*** Material for this exercise ***

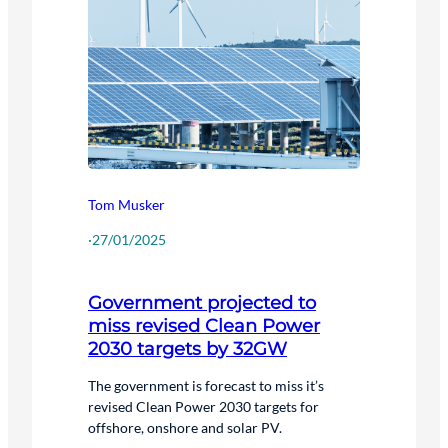
Tom Musker
·
27/01/2025
Government projected to
miss revised Clean Power
2030 targets by 32GW
The government is forecast to miss it’s
revised Clean Power 2030 targets for
offshore, onshore and solar PV.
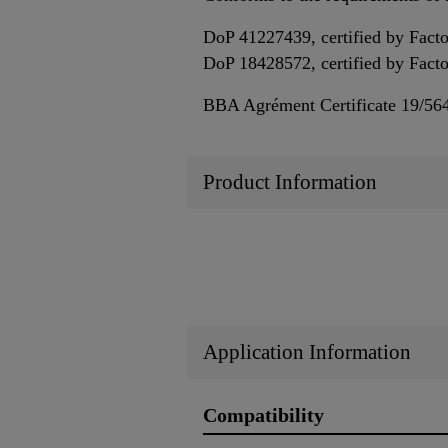
DoP 41227439, certified by Fact
DoP 18428572, certified by Fac
BBA Agrément Certificate 19/56
Product Information
Application Information
Compatibility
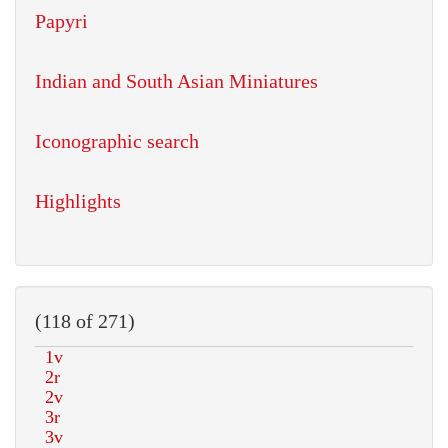
Papyri
Indian and South Asian Miniatures
Iconographic search
Highlights
(118 of 271)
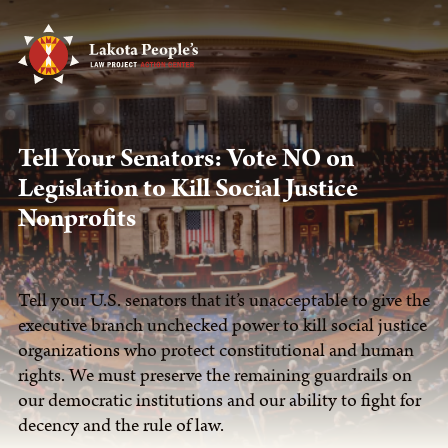
Tell Your Senators: Vote NO on
Legislation to Kill Social Justice
Nonprofits
Tell your U.S. senators that it’s unacceptable to give the
executive branch unchecked power to kill social justice
organizations who protect constitutional and human
rights. We must preserve the remaining guardrails on
our democratic institutions and our ability to fight for
decency and the rule of law.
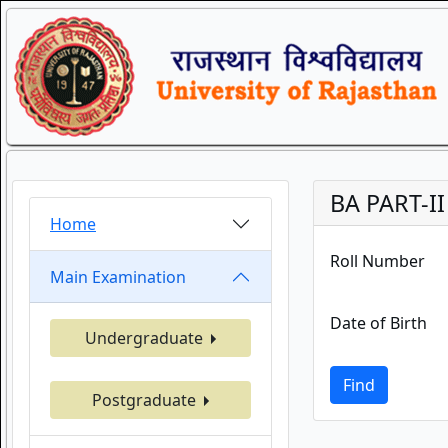
BA PART-II
Home
Roll Number
Main Examination
Date of Birth
Undergraduate
Find
Postgraduate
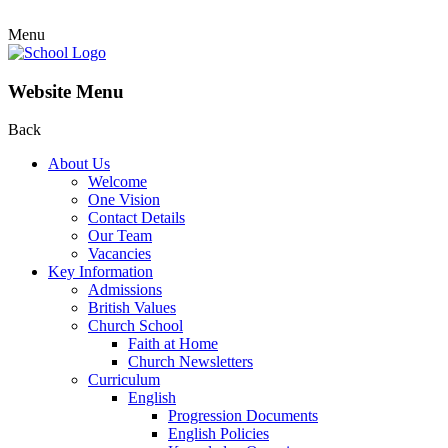
Menu
Website Menu
Back
About Us
Welcome
One Vision
Contact Details
Our Team
Vacancies
Key Information
Admissions
British Values
Church School
Faith at Home
Church Newsletters
Curriculum
English
Progression Documents
English Policies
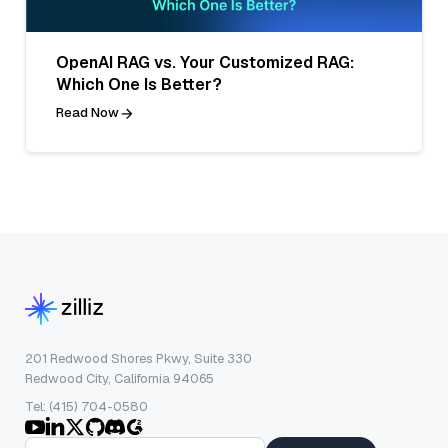
OpenAI RAG vs. Your Customized RAG:
Which One Is Better?
Read Now
201 Redwood Shores Pkwy, Suite 330
Redwood City, California 94065
Tel: (415) 704-0580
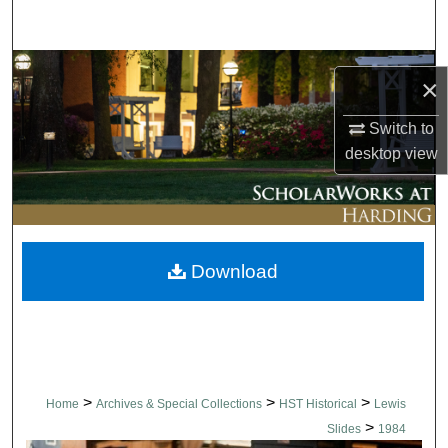
Search
Browse Collections
×
My Account
Switch to
desktop
view
About
Digital Commons Network™
Download
>
>
>
Home
Archives & Special Collections
HST Historical
Lewis
>
Slides
1984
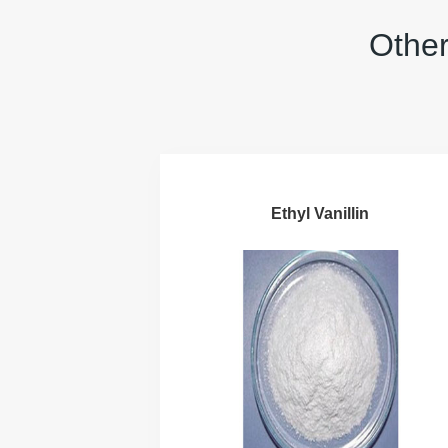
Other
Ethyl Vanillin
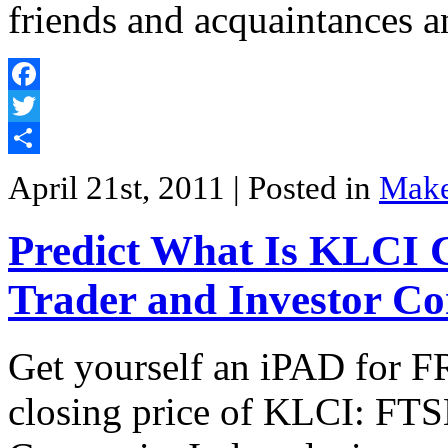
friends and acquaintances 
Facebook
Twitter
Share
April 21st, 2011
| Posted in
Mak
Predict What Is KLCI C
Trader and Investor Co
Get yourself an iPAD for FR
closing price of KLCI: FT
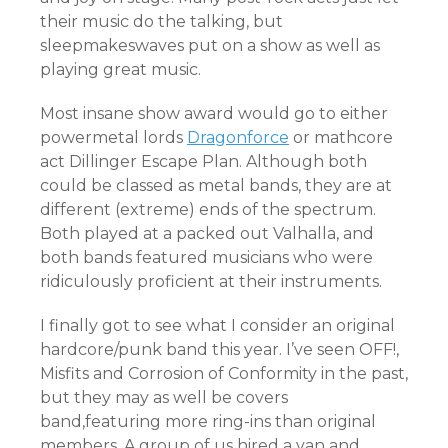
their music do the talking, but
sleepmakeswaves put on a show as well as
playing great music.
Most insane show award would go to either
powermetal lords
Dragonforce
or mathcore
act Dillinger Escape Plan. Although both
could be classed as metal bands, they are at
different (extreme) ends of the spectrum.
Both played at a packed out Valhalla, and
both bands featured musicians who were
ridiculously proficient at their instruments.
I finally got to see what I consider an original
hardcore/punk band this year. I’ve seen OFF!,
Misfits and Corrosion of Conformity in the past,
but they may as well be covers
band,featuring more ring-ins than original
members. A group of us hired a van and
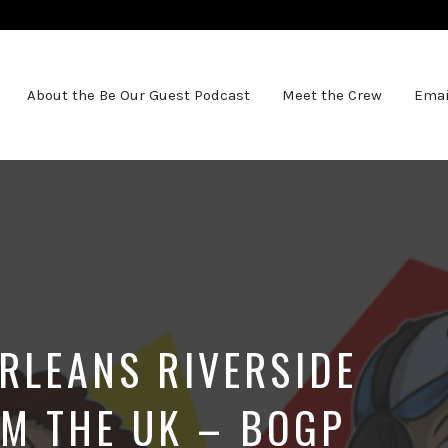
About the Be Our Guest Podcast
Meet the Crew
Emai
ORLEANS RIVERSIDE
M THE UK – BOGP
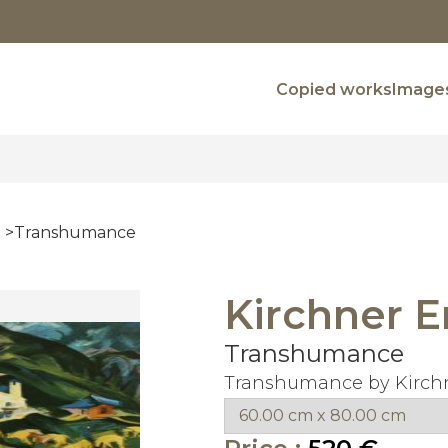
Copied works
Images
Transhumance
Kirchner E
Transhumance
Transhumance by Kirchn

*** End of Material for this exercise ***

**How to complete this task**: Bring together each line above where the string "KLCI" turns up.

**Exercise solution**:
Predict What Is KLCI C
closing price of KLCI: FT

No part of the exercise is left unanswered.